- TASK DETAILS
Please count how many lines in the entries below contain the word "values", and reply with only that number.

- ENTRIES SUPPLIED
Segment Open

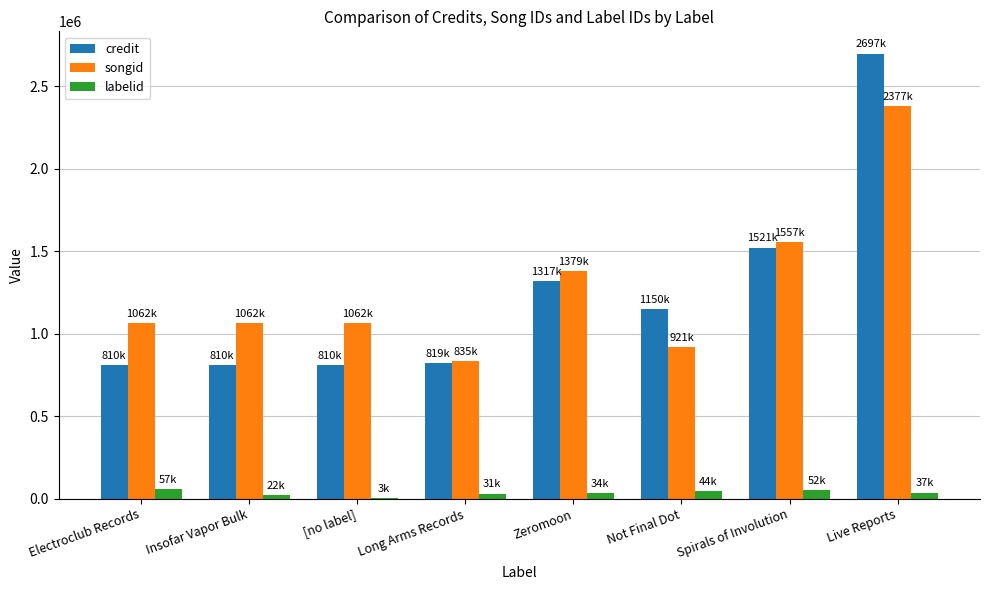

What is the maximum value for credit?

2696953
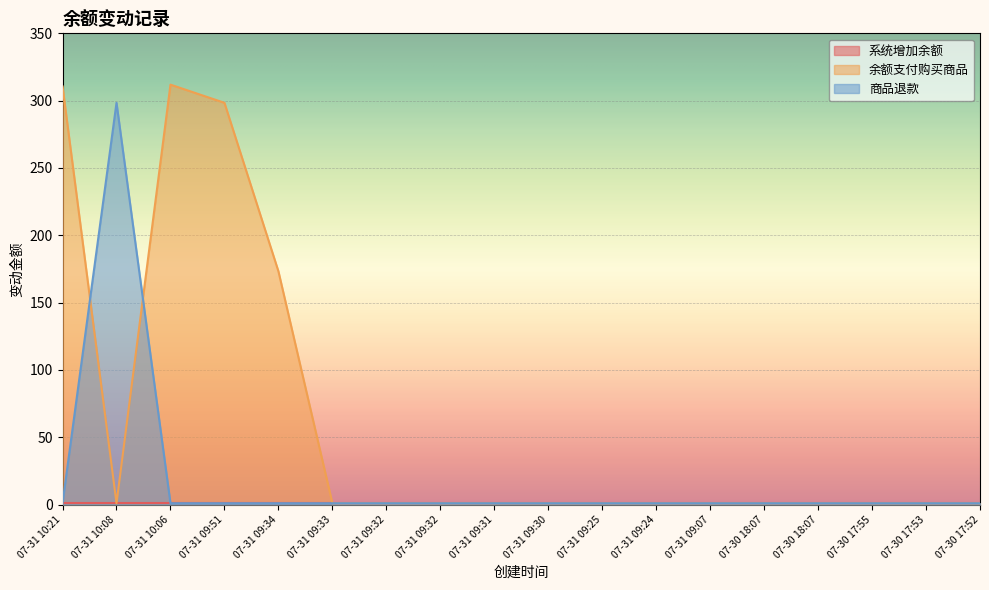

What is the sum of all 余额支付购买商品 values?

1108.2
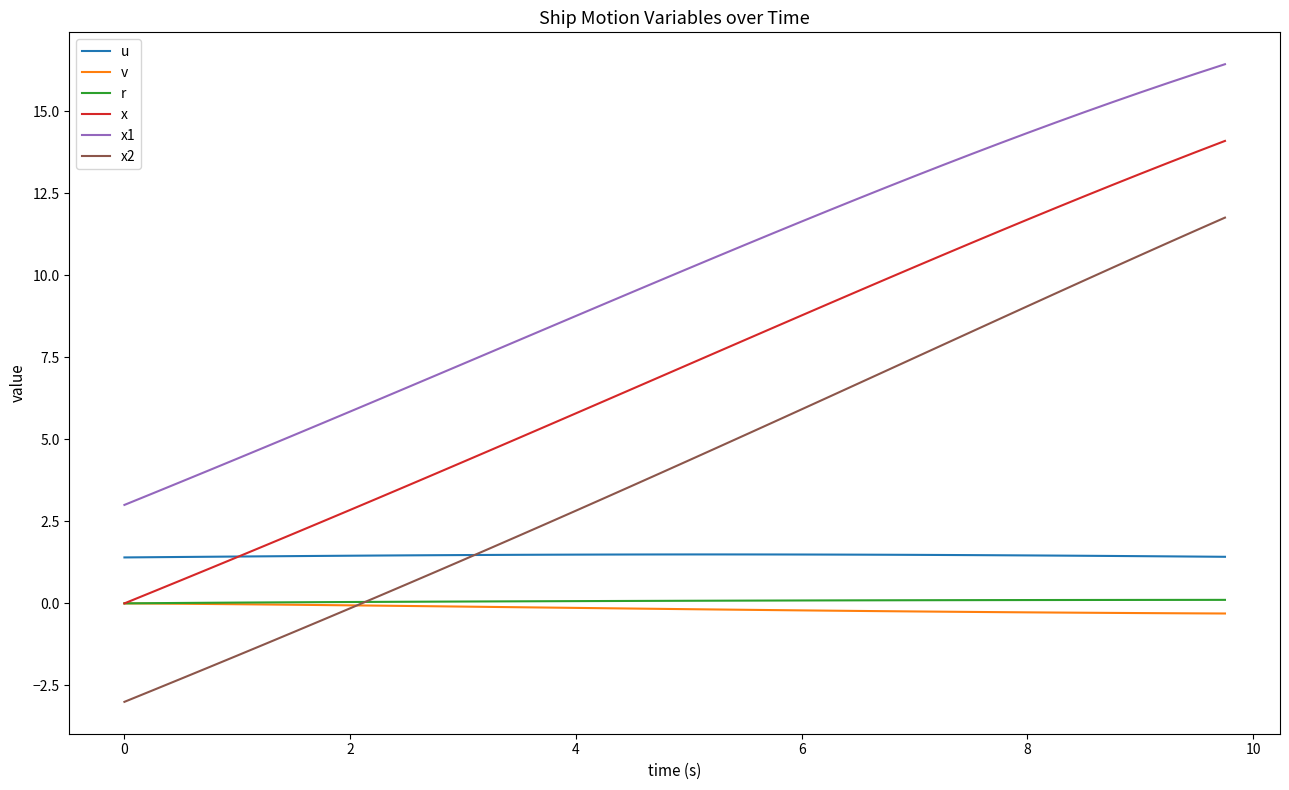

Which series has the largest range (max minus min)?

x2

Segment Closed
Segment Open

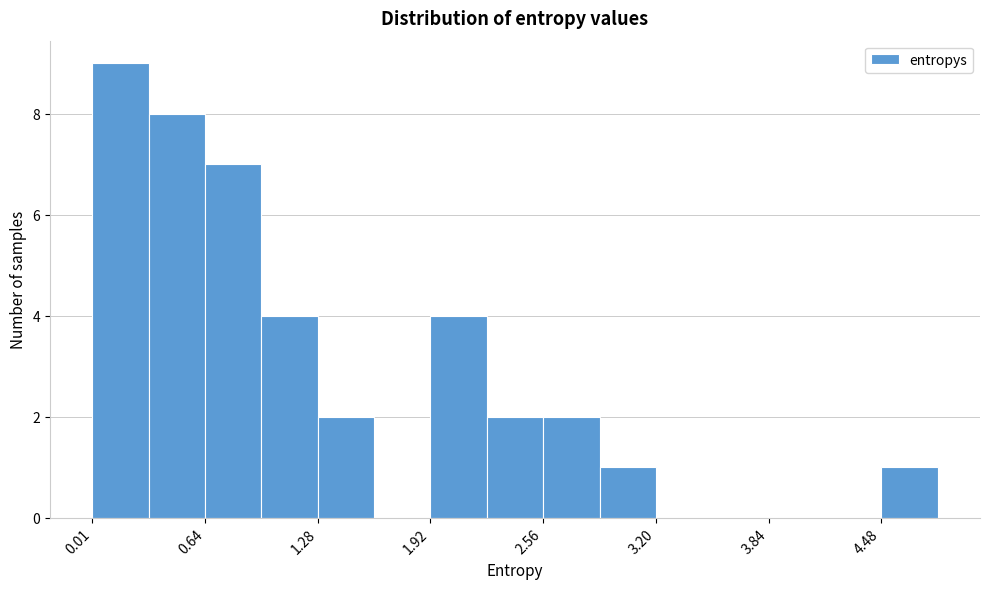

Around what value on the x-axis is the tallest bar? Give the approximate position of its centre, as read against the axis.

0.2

Segment Closed
Segment Open

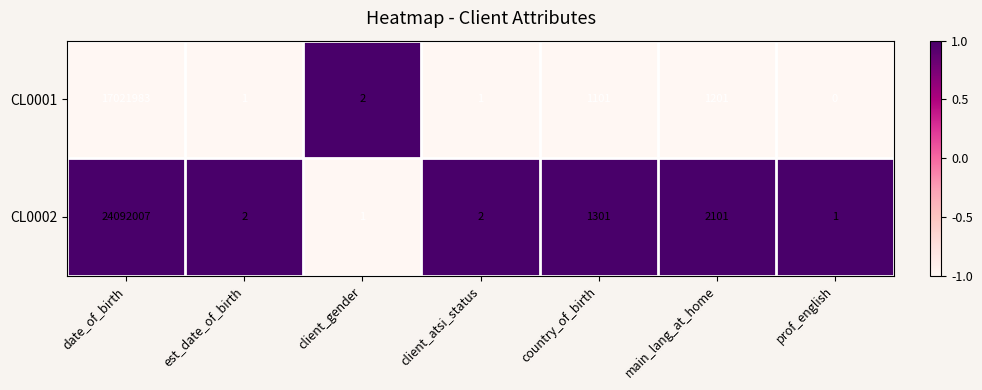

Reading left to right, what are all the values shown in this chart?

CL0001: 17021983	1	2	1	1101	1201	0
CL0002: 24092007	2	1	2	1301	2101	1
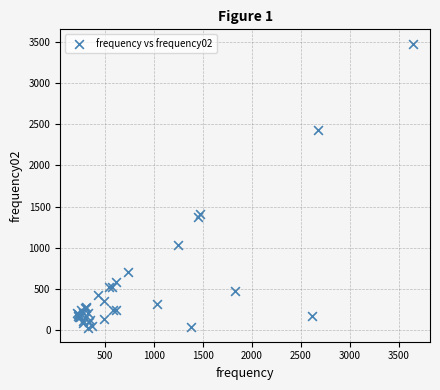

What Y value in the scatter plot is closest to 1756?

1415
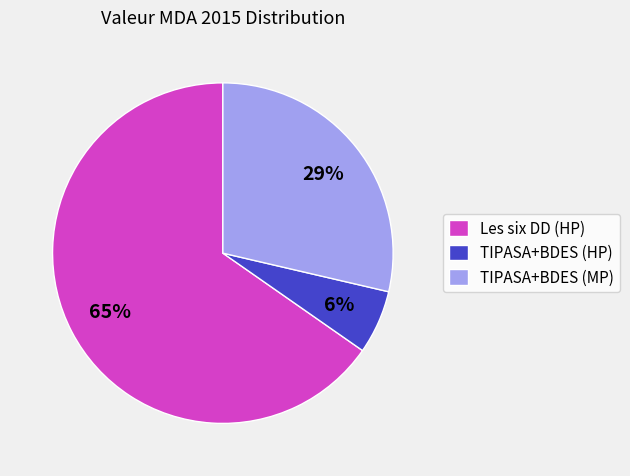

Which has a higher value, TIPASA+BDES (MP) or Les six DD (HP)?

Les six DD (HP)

Segment Closed

- RESPONSE
2